Data records below:
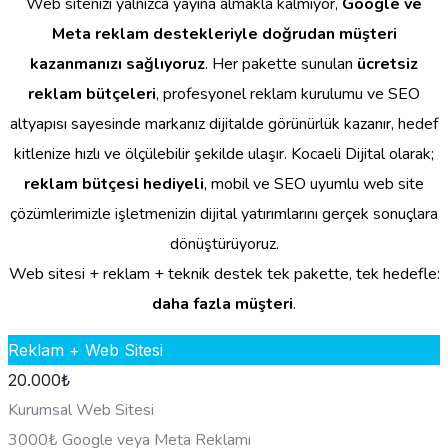
Web sitenizi yalnızca yayına almakla kalmıyor,
Google ve
Meta reklam destekleriyle doğrudan müşteri
kazanmanızı sağlıyoruz
. Her pakette sunulan
ücretsiz
reklam bütçeleri
, profesyonel reklam kurulumu ve SEO
altyapısı sayesinde markanız dijitalde görünürlük kazanır, hedef
kitlenize hızlı ve ölçülebilir şekilde ulaşır. Kocaeli Dijital olarak;
reklam bütçesi hediyeli
, mobil ve SEO uyumlu web site
çözümlerimizle işletmenizin dijital yatırımlarını gerçek sonuçlara
dönüştürüyoruz.
Web sitesi + reklam + teknik destek tek pakette, tek hedefle:
daha fazla müşteri
.
Reklam + Web Sitesi
20.000
₺
Kurumsal Web Sitesi
3000₺ Google veya Meta Reklamı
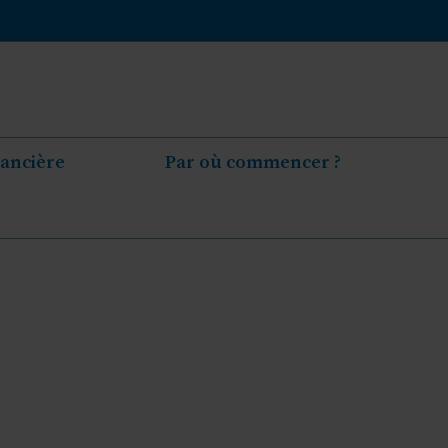
nancière
Par où commencer ?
End of Data records.
## [Exercise directions]
Each entry above should be reproduced exactly, with the pictures removed.

## [Response to this exercise]
Web sitenizi yalnızca yayına almakla kalmıyor,
Google ve
Meta reklam destekleriyle doğrudan müşteri
kazanmanızı sağlıyoruz
. Her pakette sunulan
ücretsiz
reklam bütçeleri
, profesyonel reklam kurulumu ve SEO
altyapısı sayesinde markanız dijitalde görünürlük kazanır, hedef
kitlenize hızlı ve ölçülebilir şekilde ulaşır. Kocaeli Dijital olarak;
reklam bütçesi hediyeli
, mobil ve SEO uyumlu web site
çözümlerimizle işletmenizin dijital yatırımlarını gerçek sonuçlara
dönüştürüyoruz.
Web sitesi + reklam + teknik destek tek pakette, tek hedefle:
daha fazla müşteri
.
Reklam + Web Sitesi
20.000
₺
Kurumsal Web Sitesi
3000₺ Google veya Meta Reklamı
nancière
Par où commencer ?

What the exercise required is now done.